I absolutely love lentils, especially in winter; they’re such a satisfying alternative to a meat-based stew. Our recipe this week is from Trisha at Naturally by Trisha.
“This recipe for garlic lentils is a delicious, healthy, hearty and economical meal to feed a family. I normally serve this with a baked potato or my peanut rice (recipe to follow) and a green salad or coleslaw.
In my experience it’s a perfectly acceptable vegetarian option for many a diehard meat-eater. Leftovers are yummy on wholegrain well-buttered toast for breakfast the following day.
Check out these health benefits of lentils; high in fibre, help lower cholesterol, good for heart health, high in vegetable protein, vitamins and minerals, good source of iron, stabilise blood sugar levels and keep you bowels regular.”
Trisha’s Garlic Lentils
Ingredients; 1 heaped cup brown/french lentils, 6 fat cloves garlic, 1 can tomatoes (fresh chopped if you have them), 50 grams butter, 1/2 tsp grainy salt and pepper. (serves 3-4)

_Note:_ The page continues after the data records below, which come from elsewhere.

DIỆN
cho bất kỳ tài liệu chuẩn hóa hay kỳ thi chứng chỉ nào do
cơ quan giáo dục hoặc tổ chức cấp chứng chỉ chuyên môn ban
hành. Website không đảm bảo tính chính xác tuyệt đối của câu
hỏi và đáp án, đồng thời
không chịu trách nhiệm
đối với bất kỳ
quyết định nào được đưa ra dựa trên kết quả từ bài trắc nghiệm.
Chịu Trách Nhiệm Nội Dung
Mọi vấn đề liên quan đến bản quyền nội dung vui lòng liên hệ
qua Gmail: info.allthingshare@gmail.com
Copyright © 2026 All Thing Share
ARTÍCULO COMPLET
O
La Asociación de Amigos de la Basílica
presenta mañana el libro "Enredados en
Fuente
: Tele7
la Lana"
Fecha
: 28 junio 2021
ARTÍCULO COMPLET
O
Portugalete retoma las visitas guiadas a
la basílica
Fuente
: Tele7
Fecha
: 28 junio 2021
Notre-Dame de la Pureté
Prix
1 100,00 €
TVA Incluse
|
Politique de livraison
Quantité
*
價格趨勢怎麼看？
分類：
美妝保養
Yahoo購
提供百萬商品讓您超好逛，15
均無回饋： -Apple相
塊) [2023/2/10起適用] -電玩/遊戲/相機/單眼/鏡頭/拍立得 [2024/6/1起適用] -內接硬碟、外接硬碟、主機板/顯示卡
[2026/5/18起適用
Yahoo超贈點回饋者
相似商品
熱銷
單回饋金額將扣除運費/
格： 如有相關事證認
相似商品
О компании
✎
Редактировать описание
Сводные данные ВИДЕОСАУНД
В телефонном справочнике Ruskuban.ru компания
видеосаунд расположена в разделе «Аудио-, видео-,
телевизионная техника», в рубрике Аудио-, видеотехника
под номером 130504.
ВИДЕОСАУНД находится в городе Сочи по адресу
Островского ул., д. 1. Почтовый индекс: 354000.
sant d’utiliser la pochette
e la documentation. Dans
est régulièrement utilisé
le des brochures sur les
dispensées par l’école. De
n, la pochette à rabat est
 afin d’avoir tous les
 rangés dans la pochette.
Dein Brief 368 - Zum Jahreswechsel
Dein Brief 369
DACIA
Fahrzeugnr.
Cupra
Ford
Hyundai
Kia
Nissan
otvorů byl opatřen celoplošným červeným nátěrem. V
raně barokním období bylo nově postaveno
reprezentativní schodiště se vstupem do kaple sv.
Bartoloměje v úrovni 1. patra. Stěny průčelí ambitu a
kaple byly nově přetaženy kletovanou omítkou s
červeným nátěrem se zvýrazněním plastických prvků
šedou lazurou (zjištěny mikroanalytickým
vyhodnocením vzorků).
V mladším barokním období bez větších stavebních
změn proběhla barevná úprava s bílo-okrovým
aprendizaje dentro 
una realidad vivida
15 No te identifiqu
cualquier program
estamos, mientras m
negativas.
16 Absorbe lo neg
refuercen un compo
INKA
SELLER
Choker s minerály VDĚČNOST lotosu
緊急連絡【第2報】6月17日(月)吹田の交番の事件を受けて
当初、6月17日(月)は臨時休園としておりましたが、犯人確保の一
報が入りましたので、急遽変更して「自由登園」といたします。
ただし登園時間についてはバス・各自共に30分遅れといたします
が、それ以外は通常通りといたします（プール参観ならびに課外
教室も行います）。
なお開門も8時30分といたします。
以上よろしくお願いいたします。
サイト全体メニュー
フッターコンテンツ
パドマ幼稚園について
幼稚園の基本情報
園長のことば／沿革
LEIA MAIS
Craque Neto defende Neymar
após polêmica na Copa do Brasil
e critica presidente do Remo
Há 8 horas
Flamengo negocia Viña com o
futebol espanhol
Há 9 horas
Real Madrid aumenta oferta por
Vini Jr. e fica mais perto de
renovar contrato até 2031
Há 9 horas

Take one cup of (washed) lentils and cover well with water. Bring to the boil and simmer for approx half an hour until cooked. Keep an eye on the water level as it can disappear quickly. You’ll need to top the water up once or twice but this is the idea. Ideally when your lentils are properly cooked there will be no water left in the pot, just cooked lentils. Time too can vary depending on the type of lentil.
While the lentils are cooking chop and crush the garlic with the salt. Melt the butter in a good sized frypan, add the crushed salted garlic and gently cook till golden. About now is one of my all time favourite kitchen aromas!
Add the tomatoes, stir to combine and cook for a few minutes then add the cooked lentils. Gently heat for 5 to 10 minutes to reduce any liquid from the tomatoes. It’s not every day that something this simple can taste so good. Grind over black pepper and salt to taste. Enjoy.